ASSIGNMENT:
Go over the lines below, and when one contains the word "hand", copy it.

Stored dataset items
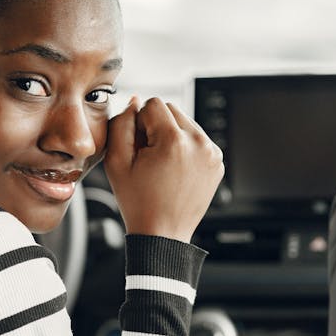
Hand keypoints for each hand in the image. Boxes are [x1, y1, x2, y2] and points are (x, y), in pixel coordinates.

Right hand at [104, 96, 224, 242]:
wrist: (162, 234)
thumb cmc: (138, 201)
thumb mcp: (117, 161)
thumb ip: (121, 123)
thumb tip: (135, 101)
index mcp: (175, 141)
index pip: (153, 104)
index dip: (139, 123)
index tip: (139, 147)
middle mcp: (199, 143)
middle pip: (172, 109)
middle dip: (157, 126)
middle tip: (149, 156)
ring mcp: (212, 153)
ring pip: (186, 122)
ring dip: (171, 135)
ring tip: (162, 165)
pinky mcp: (218, 162)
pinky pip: (197, 139)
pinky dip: (185, 148)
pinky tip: (175, 170)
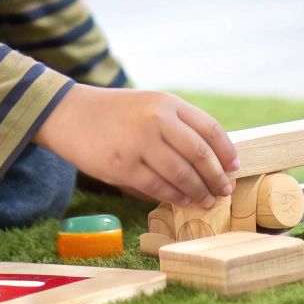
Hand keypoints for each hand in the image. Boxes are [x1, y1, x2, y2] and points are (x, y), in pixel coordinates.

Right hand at [35, 85, 239, 208]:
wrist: (69, 113)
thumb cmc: (114, 113)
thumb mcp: (149, 106)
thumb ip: (177, 125)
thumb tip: (211, 158)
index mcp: (166, 102)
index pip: (209, 128)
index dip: (226, 151)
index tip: (234, 167)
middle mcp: (156, 120)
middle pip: (199, 154)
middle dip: (215, 177)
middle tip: (223, 191)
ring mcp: (139, 143)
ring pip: (180, 174)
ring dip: (197, 191)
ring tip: (205, 200)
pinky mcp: (122, 166)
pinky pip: (157, 187)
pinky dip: (173, 196)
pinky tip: (181, 200)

COMPLETED EXERCISE:
Hand keypoints for each hand in the image. Boxes are [x1, y1, x2, y2] and points are (x, y), in pixel coordinates.
Right hand at [104, 96, 224, 242]:
Hand keypoints for each hand in the image. Boxes are [x1, y1, x2, y2] and points are (x, y), in pixel coordinates.
Right hand at [35, 85, 239, 208]:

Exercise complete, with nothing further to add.